(INSTRUCTIONS TO FOLLOW) Return the data below unaltered, but strip out the pictures.

[Opening ENTRIES SUPPLIED section]

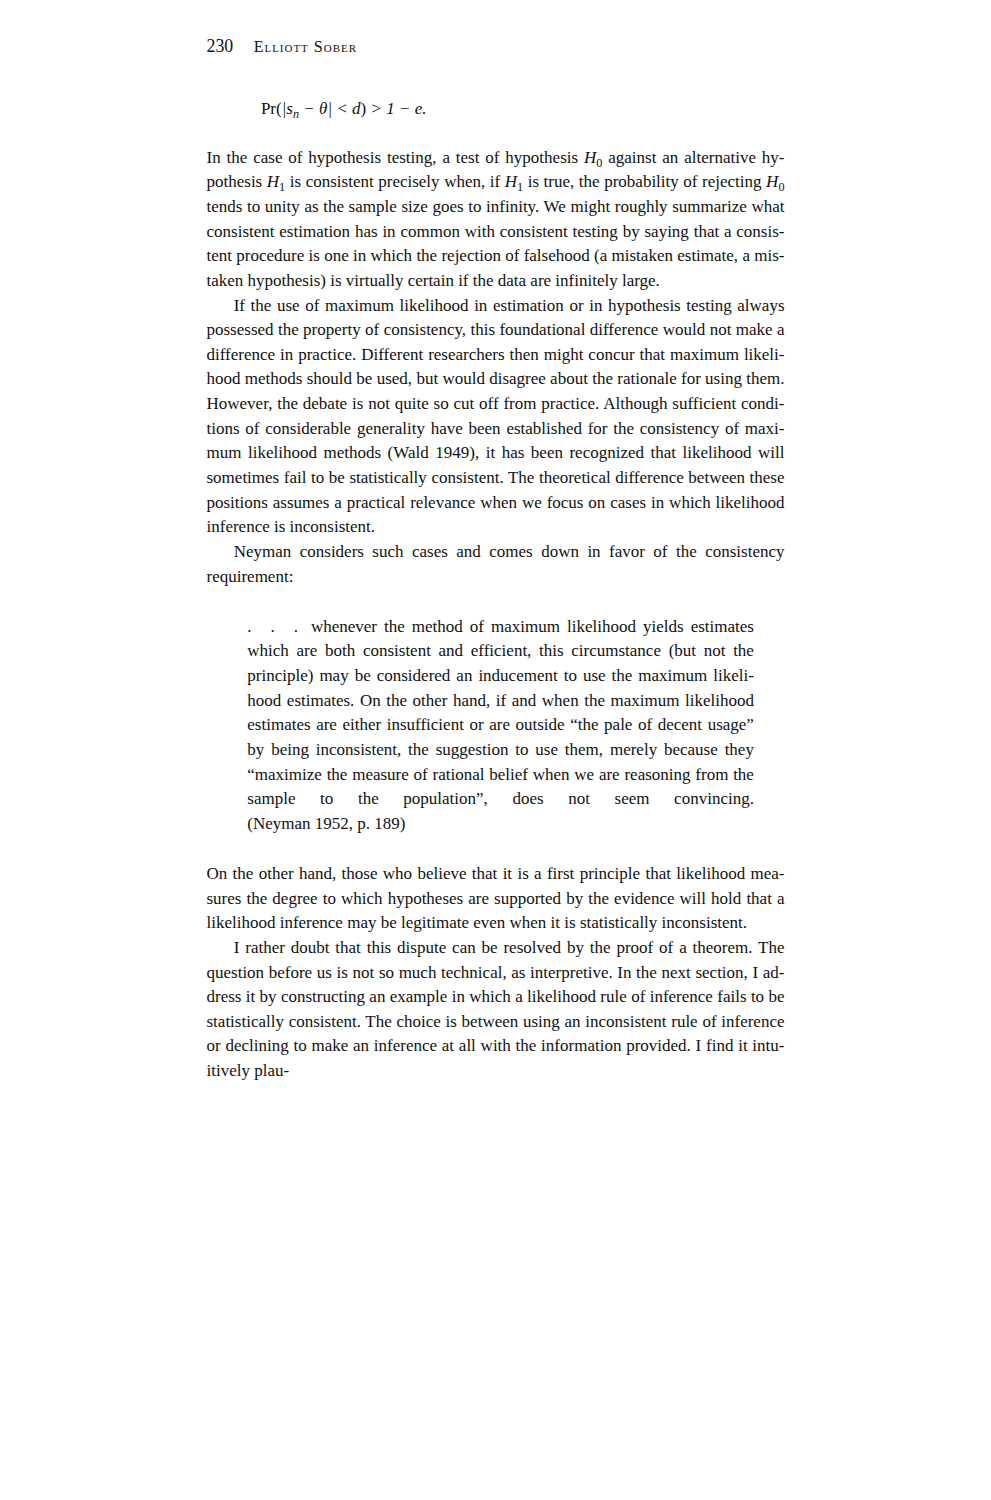230 Elliott Sober
Pr(|sn − θ| < d) > 1 − e.
In the case of hypothesis testing, a test of hypothesis H0 against an alternative hypothesis H1 is consistent precisely when, if H1 is true, the probability of rejecting H0 tends to unity as the sample size goes to infinity. We might roughly summarize what consistent estimation has in common with consistent testing by saying that a consistent procedure is one in which the rejection of falsehood (a mistaken estimate, a mistaken hypothesis) is virtually certain if the data are infinitely large.
If the use of maximum likelihood in estimation or in hypothesis testing always possessed the property of consistency, this foundational difference would not make a difference in practice. Different researchers then might concur that maximum likelihood methods should be used, but would disagree about the rationale for using them. However, the debate is not quite so cut off from practice. Although sufficient conditions of considerable generality have been established for the consistency of maximum likelihood methods (Wald 1949), it has been recognized that likelihood will sometimes fail to be statistically consistent. The theoretical difference between these positions assumes a practical relevance when we focus on cases in which likelihood inference is inconsistent.
Neyman considers such cases and comes down in favor of the consistency requirement:
. . . whenever the method of maximum likelihood yields estimates which are both consistent and efficient, this circumstance (but not the principle) may be considered an inducement to use the maximum likelihood estimates. On the other hand, if and when the maximum likelihood estimates are either insufficient or are outside “the pale of decent usage” by being inconsistent, the suggestion to use them, merely because they “maximize the measure of rational belief when we are reasoning from the sample to the population”, does not seem convincing. (Neyman 1952, p. 189)
On the other hand, those who believe that it is a first principle that likelihood measures the degree to which hypotheses are supported by the evidence will hold that a likelihood inference may be legitimate even when it is statistically inconsistent.
I rather doubt that this dispute can be resolved by the proof of a theorem. The question before us is not so much technical, as interpretive. In the next section, I address it by constructing an example in which a likelihood rule of inference fails to be statistically consistent. The choice is between using an inconsistent rule of inference or declining to make an inference at all with the information provided. I find it intuitively plau-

[Closing ENTRIES SUPPLIED section]

(SOLVED EXERCISE)
230 Elliott Sober
Pr(|sn − θ| < d) > 1 − e.
In the case of hypothesis testing, a test of hypothesis H0 against an alternative hypothesis H1 is consistent precisely when, if H1 is true, the probability of rejecting H0 tends to unity as the sample size goes to infinity. We might roughly summarize what consistent estimation has in common with consistent testing by saying that a consistent procedure is one in which the rejection of falsehood (a mistaken estimate, a mistaken hypothesis) is virtually certain if the data are infinitely large.
If the use of maximum likelihood in estimation or in hypothesis testing always possessed the property of consistency, this foundational difference would not make a difference in practice. Different researchers then might concur that maximum likelihood methods should be used, but would disagree about the rationale for using them. However, the debate is not quite so cut off from practice. Although sufficient conditions of considerable generality have been established for the consistency of maximum likelihood methods (Wald 1949), it has been recognized that likelihood will sometimes fail to be statistically consistent. The theoretical difference between these positions assumes a practical relevance when we focus on cases in which likelihood inference is inconsistent.
Neyman considers such cases and comes down in favor of the consistency requirement:
. . . whenever the method of maximum likelihood yields estimates which are both consistent and efficient, this circumstance (but not the principle) may be considered an inducement to use the maximum likelihood estimates. On the other hand, if and when the maximum likelihood estimates are either insufficient or are outside “the pale of decent usage” by being inconsistent, the suggestion to use them, merely because they “maximize the measure of rational belief when we are reasoning from the sample to the population”, does not seem convincing. (Neyman 1952, p. 189)
On the other hand, those who believe that it is a first principle that likelihood measures the degree to which hypotheses are supported by the evidence will hold that a likelihood inference may be legitimate even when it is statistically inconsistent.
I rather doubt that this dispute can be resolved by the proof of a theorem. The question before us is not so much technical, as interpretive. In the next section, I address it by constructing an example in which a likelihood rule of inference fails to be statistically consistent. The choice is between using an inconsistent rule of inference or declining to make an inference at all with the information provided. I find it intuitively plau-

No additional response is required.